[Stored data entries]

________

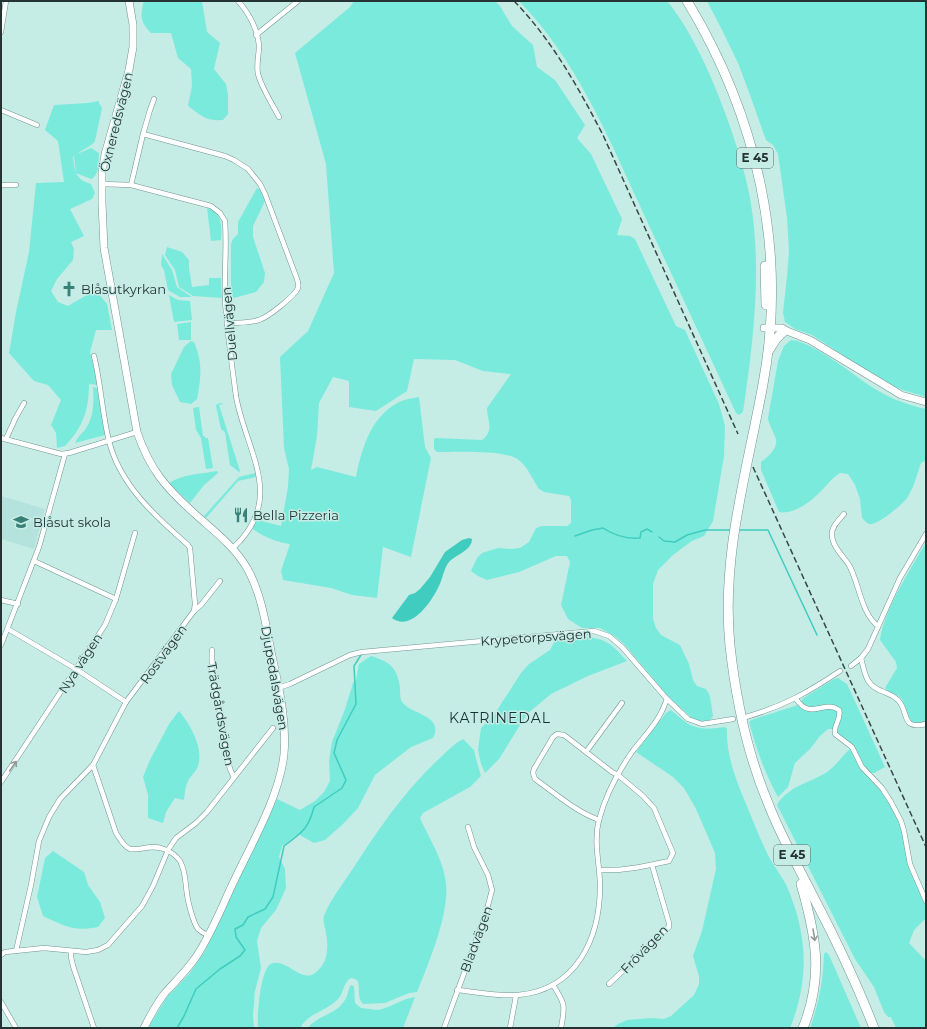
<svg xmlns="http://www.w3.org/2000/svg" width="927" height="1029" viewBox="0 0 927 1029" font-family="Montserrat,sans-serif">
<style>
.built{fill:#b3e3dc}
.green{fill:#7aeadd}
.water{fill:#40ccbe}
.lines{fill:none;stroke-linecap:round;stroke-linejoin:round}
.stream{stroke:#40ccbe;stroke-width:1.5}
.street-casing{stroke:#719590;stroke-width:5.5}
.secondary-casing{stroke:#719590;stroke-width:8}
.highway-casing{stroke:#719590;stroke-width:10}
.street{stroke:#fff;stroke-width:4.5}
.secondary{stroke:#fff;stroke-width:7}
.highway{stroke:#fff;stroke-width:9}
.rail{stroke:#364845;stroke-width:1.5;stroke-dasharray:6 3;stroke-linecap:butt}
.oneway{stroke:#929a98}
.labels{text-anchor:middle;stroke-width:3;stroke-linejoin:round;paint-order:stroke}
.shield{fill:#c6ece6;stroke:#556b68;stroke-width:1}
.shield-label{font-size:12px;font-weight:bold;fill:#253432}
.street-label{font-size:13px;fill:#253432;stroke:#c6ece6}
.poi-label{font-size:13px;fill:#253432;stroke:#c6ece6;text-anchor:start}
.neighbourhood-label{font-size:14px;letter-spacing:1px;fill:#133531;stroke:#c6ece6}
</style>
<rect width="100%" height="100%" fill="#c6ece6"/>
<polygon class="built" points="1,496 45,509 34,549 1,539"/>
<g class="green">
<path d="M144,1H202L207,32L220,43L214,69L226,84L228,95V114L223,120C205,121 202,116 188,106L192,86L191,69L178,58L171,33H151C140,22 140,15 144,1Z"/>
<path d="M354,1H495L500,6L512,26L533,45L537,67L555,80L585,125L577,138L591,154L622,219L617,235L630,236L635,239L676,326L685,330L719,404L725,426L724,456L713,521L704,536L692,541L681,549L672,556L658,570L653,584V619L656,628L661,635L680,645L689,664L693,680L697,686L706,689L710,696L713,716L710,720L702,722L692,718L684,711L668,696L624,644L616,637L600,628H582L568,619L561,605L570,562L567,556H556L519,572L487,580L478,576L471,571L477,558L482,553L498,548L511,549L520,548L529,542L536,528L542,526H567L571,523V500L569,496L544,492L539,489C533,480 528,468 520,461C508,449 455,452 437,452L434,449V439L436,438L482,440C495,430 487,421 487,408L511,374L483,371L455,360L414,359L407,391L376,411L349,407V381L333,377L319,403L317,436L311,470L317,467L356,477C362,447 372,412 404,400C408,399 414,398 419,397L425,447L431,458L411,557L383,547L377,598L352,595L331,588L283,580L281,571L290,544C276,542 264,537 253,529L254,519L281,526L288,487L289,469L284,448L280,357L308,331L334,273L326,164L295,53L350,7Z"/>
<path d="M519,1H667C688,26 707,66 719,97C732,131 745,167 751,204C762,273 753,344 743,412L739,415L736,413C704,344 672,275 640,206C607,134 575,58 519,1Z"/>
<polygon points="707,1 926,1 926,397 903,390 882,381 812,335 795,329 785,322 783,313 787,276 789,251 787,218 778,154 773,145 766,140 750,95 738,63 722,30"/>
<path d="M98,101L102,108L95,141C91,147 83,149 77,154L91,148L99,153C98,161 100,175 91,179L76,173L74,157L76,155L73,157C75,172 75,179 91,184L95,193L92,199L70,209L84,236L71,242L74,249L73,260L57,279L51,291L58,302L68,306L97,289L99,294L107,304L112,330H96L90,352L98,385L89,384C89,410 83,427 65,446L57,448L56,433L51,425L61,400L48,385L34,381L9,353L16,312L29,252L36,183L64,182L58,141L45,130L54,105L88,103Z"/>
<polygon points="257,188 260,190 265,201 253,226 253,237 265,273 264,282 256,292 234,298 231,295 231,244 233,239 238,234 238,222"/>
<path d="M207,208C222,212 222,226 221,240L211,241Z"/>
<polygon points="167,247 182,252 189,260 189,268 192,287 209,285 209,278 221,278 222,298 193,296 179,287 175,270 165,255"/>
<polygon points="162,254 172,270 177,287 192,297 180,297 168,290 164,270 161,265"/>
<polygon points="169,295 178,300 190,301 192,320 174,322"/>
<polygon points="191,322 191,340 179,340 177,324"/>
<path d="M791,340C813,341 854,376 875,389C891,399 908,405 926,409V460L921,463C917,474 914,488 907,498C903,504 877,526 869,524C867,523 864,520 862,518L860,499L855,485L848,474L840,473C833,477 828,484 822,490C812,501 794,515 779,512L761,470V462C767,457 778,449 776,439C774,432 769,426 768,418L778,361L784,346Z"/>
<path d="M191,341L194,342C203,363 201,377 197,399L191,404L180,402L172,385L171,374L184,347Z"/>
<path d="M93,387L97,388L105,435L75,443C78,437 81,434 85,430C94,417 94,402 93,387Z"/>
<polygon points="222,403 223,404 219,405 240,471 239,472 230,465 225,432 221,429 216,406 217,404"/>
<polygon points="199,407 203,436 205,436 205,438 208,438 213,468 206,469 201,438 196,430 193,408"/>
<path d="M217,471L218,473L204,485L190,503L169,483C183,474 201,474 217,471Z"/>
<polygon points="255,473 256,477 238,481 206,518 204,516 239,477"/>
<path d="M925,544L926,721C923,722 920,724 917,724C908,724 906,704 901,698C896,693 889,693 885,688L897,668L896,662L880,640C884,610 910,570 925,544Z"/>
<path d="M583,637C606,638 612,644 627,661L588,676L551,694L527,714L499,759L485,773L481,764L478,750L481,728L494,715L521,673L529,664L550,650L556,639Z"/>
<path d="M371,656C390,662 397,667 400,687C400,691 400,696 401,700C408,715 445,714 433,738L411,747L375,775L358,808L343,824L325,840L314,843L298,834L282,846L279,857L285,869L286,888L276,910L261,928L257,941L261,968L255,991L253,1015L254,1028H148L167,997L189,974L205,951L277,799L300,810L315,801L324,792L330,781L329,761L332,742L344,712L353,683L356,680L359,664Z"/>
<polygon points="838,678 847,684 885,767 874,773 870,773 864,766 857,755 836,733 839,708 810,708 806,707 801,702 802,699 834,679"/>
<path d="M798,705C802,708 805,711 810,711C819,712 831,704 838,713L833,729H828L820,736L810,749L795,763L788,787L778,797C765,774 756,748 749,722L751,720Z"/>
<path d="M671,710C675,713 679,717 683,720C696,731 710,729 725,727L727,729C726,753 735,778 744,799C752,818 759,837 768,855C774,867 783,877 788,889C808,936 809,981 790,1028H613L618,1024L627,1020L651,1018L664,1019L671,1016L694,995L699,984V976L693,956L702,931L716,869L715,853L696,809L684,788L673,777L636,752L666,713Z"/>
<path d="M179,711C190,724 204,748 198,766C196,772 190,776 188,781C185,787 185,794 184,800L175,798L166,812L163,823L148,818V795L143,777L150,760L169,724Z"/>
<path d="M463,739L474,750L476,759L481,776L470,787L423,813L420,818C429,838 441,856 445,877C452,909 429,962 417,992L409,993L385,1003L363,1004C357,998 360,989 358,981L355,979L351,978C343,982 344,993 338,999C326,1012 309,1012 300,1028H258C257,1017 260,965 273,963C292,960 305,992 323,964C328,957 328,942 326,934C326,928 322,922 324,916C329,902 344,882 352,870C378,830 405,790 440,758C447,751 454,744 463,739Z"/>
<path d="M850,749L860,769L880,790L895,813L902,831L910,871L924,900L926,907V918L914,930L909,943L926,961V1028H896L891,1017H888L884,1012L874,987L855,959L777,805C788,786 810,783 827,772C836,766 842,756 850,749Z"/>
<path d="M53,851L84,872L88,885L100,902L105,918L98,927C73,932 65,926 43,916L37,897L45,858Z"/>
<path d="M826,952L829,955L861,1028H810C819,1003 823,981 824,954Z"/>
<path d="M352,985L354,987L355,1003L361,1008L378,1010L388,1007L406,999L415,997L403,1028H308C317,1016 333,1015 342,1004C347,999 348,992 350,986Z"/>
</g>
<path class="water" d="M469,538L472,539C472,552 452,555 447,565C443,572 442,581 438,588C431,602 411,632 392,618L409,595L415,593L420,589L430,577L445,552L462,540Z"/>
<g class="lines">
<g class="stream">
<polyline points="740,530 768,530 817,635"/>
<path d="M575,536L592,530L603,528C615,536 626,539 640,538L641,532L647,529L652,532"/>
<polyline points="659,537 664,541 675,542 687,535 705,530 730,530"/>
<path d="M177,1028L184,1016L196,989L220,969L240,956L245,950L236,937L235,929L243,925L248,917L265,909L273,897L284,846C302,832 308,830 314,807L342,788L346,780L334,753L337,740L356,704L354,666L361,655"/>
</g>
<g class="street-casing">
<g id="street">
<path d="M238,1C249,13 258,30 259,46C259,55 256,65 258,74C262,89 272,103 279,117"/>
<polyline points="1,32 6,1"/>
<polyline points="256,35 298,1"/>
<polyline points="1,110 37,125"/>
<path d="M143,134L225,156L234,160L248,169L260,184L265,194L297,279C298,282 299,285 298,288C294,297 268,317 259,320C249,323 238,323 228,323"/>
<path d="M102,184L131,185L211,206L220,213L225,221C227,247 224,274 225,300C227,332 232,365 236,396C241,428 262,465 260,496C259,518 248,534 233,548"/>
<polyline points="1,185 16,185"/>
<polyline points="131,185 143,134 150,110 154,99"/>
<polyline points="1,438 61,454 69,453 137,432"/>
<polyline points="6,439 15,419 24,403"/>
<path d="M844,514C839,520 831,527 832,535C832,546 843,556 849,565C859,582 861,614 878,626"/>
<polyline points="34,561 116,599"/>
<polyline points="1,600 18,604"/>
<polyline points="194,611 201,605 220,581"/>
<polyline points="8,629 76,669 126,702"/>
<polyline points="1,645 39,547 65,454"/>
<path d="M212,650C210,677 218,706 223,732C226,747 226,764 234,777"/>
<path d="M861,658C865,675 866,686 884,692C889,694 894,696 898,700C910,713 900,730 926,724"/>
<polyline points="851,666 861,658 868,649 900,578 926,534"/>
<polyline points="278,688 290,684 350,655 362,652 594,631 609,636 622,647 667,699 688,719 702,724 733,719"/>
<path d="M796,699C811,721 824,699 839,710C842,719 833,725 835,734L852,747L862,767L882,788L891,802L901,821L904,831L910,864L926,901"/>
<path d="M746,717C784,706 807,693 840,671"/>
<polyline points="586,752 622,703"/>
<path d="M93,765L116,833C120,839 123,846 130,849C135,850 140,849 145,848C159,845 172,850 180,861C186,872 185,882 187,894C188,902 193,922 198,929C201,932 205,934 208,935"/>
<polyline points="1,782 105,625 116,599 135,533"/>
<path d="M599,820C575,811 556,794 535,779L533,773L534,769L553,737L557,734L564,735L612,772L618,775L643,796L654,808L673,853L669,861C646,866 624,871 600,870"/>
<path d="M16,951L31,885L39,841L49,817L60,799L93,765L126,702L194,611L195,604L190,548L188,545C155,516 120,485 109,441C102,413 101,384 94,356"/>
<polyline points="71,951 71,957 73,966 94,1028"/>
<polyline points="1,955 5,952 44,948 86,952 98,950 108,945 142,906 153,886 168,850 176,838 196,823 207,812 273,728"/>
<polyline points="609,984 669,927 669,923 652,865"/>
<path d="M553,985C566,1005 565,1006 561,1028"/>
<path d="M457,990C477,992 498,997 518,995C576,990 600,939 600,886C600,864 593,842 599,820C605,797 618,772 632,752C641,740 654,727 661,713C663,709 665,704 667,699"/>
<polyline points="1,1002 16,1028"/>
<polyline points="444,1028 486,913 492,890 488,875 474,847 468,827"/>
<polyline points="510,1028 516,996"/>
</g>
</g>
<g class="secondary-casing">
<g id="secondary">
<path d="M129,1L133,25V47L129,70L105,154L102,173V203L104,248L137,432C150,470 166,488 195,514C214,531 234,546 247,568C262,595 266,626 272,656C279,688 287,721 284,754C280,795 252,843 234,881C222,906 212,933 196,957C187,970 176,981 165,993C156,1004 150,1016 144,1028"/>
<polyline points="764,328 782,328 787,331 810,340 893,390 901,395 926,402"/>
</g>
</g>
<g class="highway-casing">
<g id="highway">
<path d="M687,1C757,116 788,251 763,384C747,472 721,556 730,646C736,700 747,753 768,803C781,837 799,868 815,900C837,942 857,984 874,1028"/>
<polyline points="765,266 766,305"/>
<polyline points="769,350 776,339 783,332"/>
<path d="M801,884C816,936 824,976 803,1028"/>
</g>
</g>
<use href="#street" class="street"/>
<use href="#secondary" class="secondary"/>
<use href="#highway" class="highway"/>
<g class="rail">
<path d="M514,1C552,40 578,87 603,135L738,434"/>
<polyline points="753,467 926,847"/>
</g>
</g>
<defs><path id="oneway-shaft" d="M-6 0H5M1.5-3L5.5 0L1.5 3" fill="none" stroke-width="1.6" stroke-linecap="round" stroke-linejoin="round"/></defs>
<g class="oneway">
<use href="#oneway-shaft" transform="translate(13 766) rotate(-56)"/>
<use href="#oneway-shaft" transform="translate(814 935) rotate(81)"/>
</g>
<defs>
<g id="church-bare" transform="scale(1.2)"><path d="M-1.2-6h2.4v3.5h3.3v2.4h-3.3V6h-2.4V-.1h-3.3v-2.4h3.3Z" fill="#398077" stroke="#c6ece6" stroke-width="2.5" paint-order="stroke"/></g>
<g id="restaurant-bare" transform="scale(1.2)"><path d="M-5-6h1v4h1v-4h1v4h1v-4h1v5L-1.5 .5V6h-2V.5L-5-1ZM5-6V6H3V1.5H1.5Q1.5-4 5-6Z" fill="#398077" stroke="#c6ece6" stroke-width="2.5" paint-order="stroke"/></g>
<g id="school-bare" transform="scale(1.2)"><path d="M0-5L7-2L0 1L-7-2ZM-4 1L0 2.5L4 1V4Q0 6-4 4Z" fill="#398077" stroke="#c6ece6" stroke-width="2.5" paint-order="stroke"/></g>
</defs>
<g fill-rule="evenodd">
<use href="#church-bare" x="69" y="289"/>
<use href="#restaurant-bare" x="241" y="515"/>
<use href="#school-bare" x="21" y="522"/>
</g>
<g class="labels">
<g class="shield">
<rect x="737" y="148" width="36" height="20" rx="3"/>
<rect x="774" y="845" width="36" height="20" rx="3"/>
</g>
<g class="shield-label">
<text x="755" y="162">E 45</text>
<text x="792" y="859">E 45</text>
</g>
<g class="street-label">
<text transform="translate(116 122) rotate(-76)" y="5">Öxneredsvägen</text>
<text transform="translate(229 324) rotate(-95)" y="5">Duellvägen</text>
<text transform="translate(536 637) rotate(-4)" y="5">Krypetorpsvägen</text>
<text transform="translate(163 654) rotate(-54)" y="5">Rostvägen</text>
<text transform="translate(80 663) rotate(-57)" y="5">Nya vägen</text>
<text transform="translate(275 678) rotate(80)" y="5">Djupedalsvägen</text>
<text transform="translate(221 714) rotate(80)" y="5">Trädgårdsvägen</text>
<text transform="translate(476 939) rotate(-70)" y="5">Bladvägen</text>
<text transform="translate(644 949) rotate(-46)" y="5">Frövägen</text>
</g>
<g class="poi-label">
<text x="81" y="294">Blåsutkyrkan</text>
<text x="253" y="520">Bella Pizzeria</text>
<text x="33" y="527">Blåsut skola</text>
</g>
<g class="neighbourhood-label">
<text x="500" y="723">KATRINEDAL</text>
</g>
</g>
<rect width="927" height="1029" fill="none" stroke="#253432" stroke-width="4"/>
</svg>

________

ABOUT THIS EXERCISE: Would you copy out every line in the records that includes the string "labels"?

OUTPUT BELOW:
.labels{text-anchor:middle;stroke-width:3;stroke-linejoin:round;paint-order:stroke}
<g class="labels">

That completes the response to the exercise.